A FRAM element was located at the proximal breakpoint of RHDex10del type 2 (sample 3) and also an AluYh3 element around the distal breakpoint featuring several recombination motifs GCG and GAS [44]. The presence of an insertion of 2 bp of non-template DNA (Fig. 1c) implied classical non-homologous end-joining [45] as the most likely mechanism responsible for this deletion [46, 47].

The RHDex1del type 1 expressed a DEL phenotype in sample 1, which correlated well with previous observations of many RHD exon 1 variations being associated with DEL phenotypes [9, 24, 48,49,50,51]. Deletion of amino acids 1 to 82 at the N-terminal end of the RhD protein indicated the loss of first and second extracellular loops from the mature protein (Supplementary Fig. S1A). This RhD model predicted the absence of the G-antigen, because the residue Ser103 in the second extracellular loop is known to be involved in the conformation-dependent G-antigen formation [52, 53]. An adsorption-elution with anti-G was negative, thus confirming the predicted loss of G-antigen expression.

The RHDex10del type 1 allele has previously been characterized as a serologic weak D phenotype [22], but was observed as a DEL phenotype in sample 2. The deletion was confirmed using published primers [22]. Variable strength of D-antigen expression, such as DEL and weak D, have been observed before in other RHD variants and can be caused by different sensitivities of the serologic techniques.

Sample 3 (RHDex10del type 2), lacking all eight amino acids encoded by RHD exon 10, was found to be negative for the D-antigen by adsorption/elution tests.
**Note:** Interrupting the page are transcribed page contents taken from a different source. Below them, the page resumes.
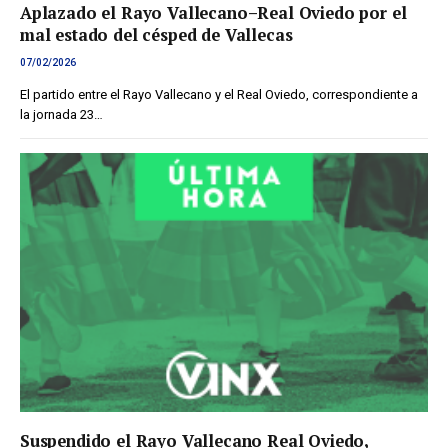
Aplazado el Rayo Vallecano–Real Oviedo por el
mal estado del césped de Vallecas
07/02/2026
El partido entre el Rayo Vallecano y el Real Oviedo, correspondiente a
la jornada 23…
Suspendido el Rayo Vallecano Real Oviedo,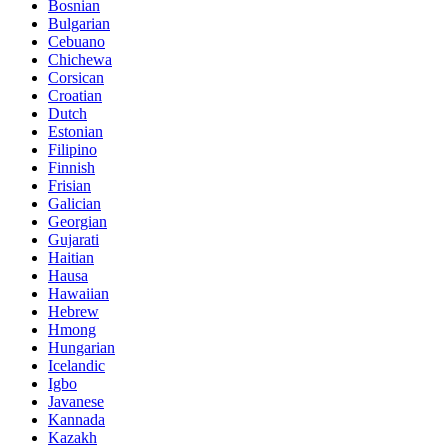
Bosnian
Bulgarian
Cebuano
Chichewa
Corsican
Croatian
Dutch
Estonian
Filipino
Finnish
Frisian
Galician
Georgian
Gujarati
Haitian
Hausa
Hawaiian
Hebrew
Hmong
Hungarian
Icelandic
Igbo
Javanese
Kannada
Kazakh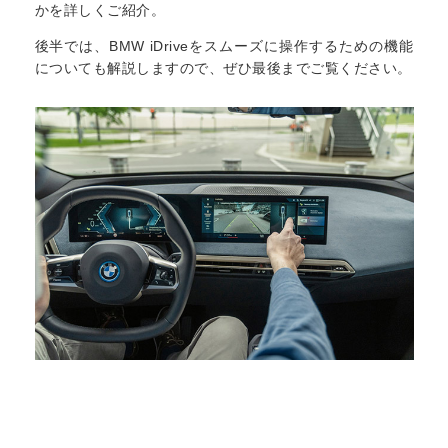
かを詳しくご紹介。
後半では、BMW iDriveをスムーズに操作するための機能
についても解説しますので、ぜひ最後までご覧ください。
Amino acid mutations affecting the C-terminal cytoplasmic positions 391 to 417 [54] have often been associated with a reduced expression of the protein in the RBC membrane [55,56,57]. Aromatic and hydrophobic C-terminal amino acids are important in mediating efficient transport of membrane proteins by interacting with COPII coat components [58] and also affect the interaction of RhD protein with the RBC cytoskeleton, specifically ankyrin-R [59, 60]. However, as exon 9 of RhD protein has the relevant amino acids V, F, and W at positions 406, 407, and 408, the complete lack of RhD expression in the RBC membrane was surprising. More sensitive techniques, such as mass-spectrometry, may be used to exclude the expression of any miniscule amounts of RhD protein present in the RBC membrane.
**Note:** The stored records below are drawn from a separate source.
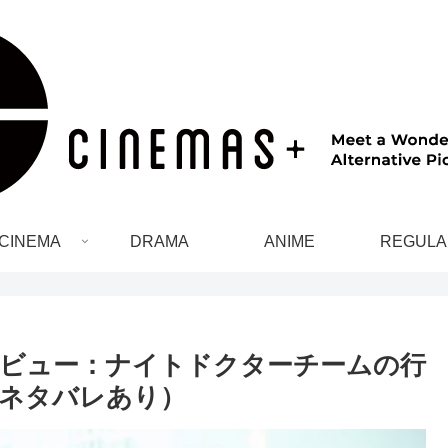
CINEMA
DRAMA
ANIME
REGULA
レビュー：ナイトドクターチームの行
ネタバレあり）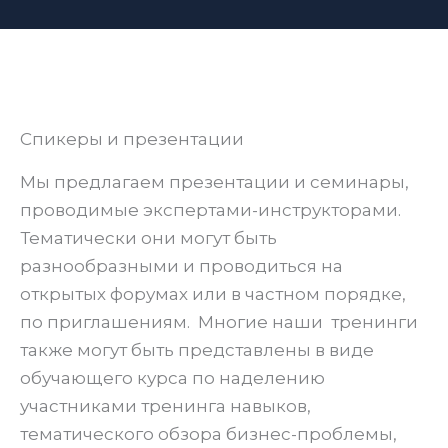
Спикеры и презентации
Мы предлагаем презентации и семинары,
проводимые экспертами-инструкторами.
Тематически они могут быть
разнообразными и проводиться на
открытых форумах или в частном порядке,
по приглашениям. Многие наши тренинги
также могут быть представлены в виде
обучающего курса по наделению
участниками тренинга навыков,
тематического обзора бизнес-проблемы,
Many RHD alleles are associated with frequent anti-D alloimmunization, especially in chronically transfused patients, such as involving hemoglobinopathies [61, 62], or pregnant women. We defined the breakpoints of two novel deletions and suggested three possible mechanisms based on the sequences at and around the breakpoints for three distinct deletions. The identification of the deletion breakpoints allows designing allele-specific PCR assays and targeted screening for these deletions. Knowledge of the exact sequence details will aid in identifying the clinically relevant RHD alleles occurring in patient samples, especially when applying high throughput technologies, such as next-generation sequencing [63].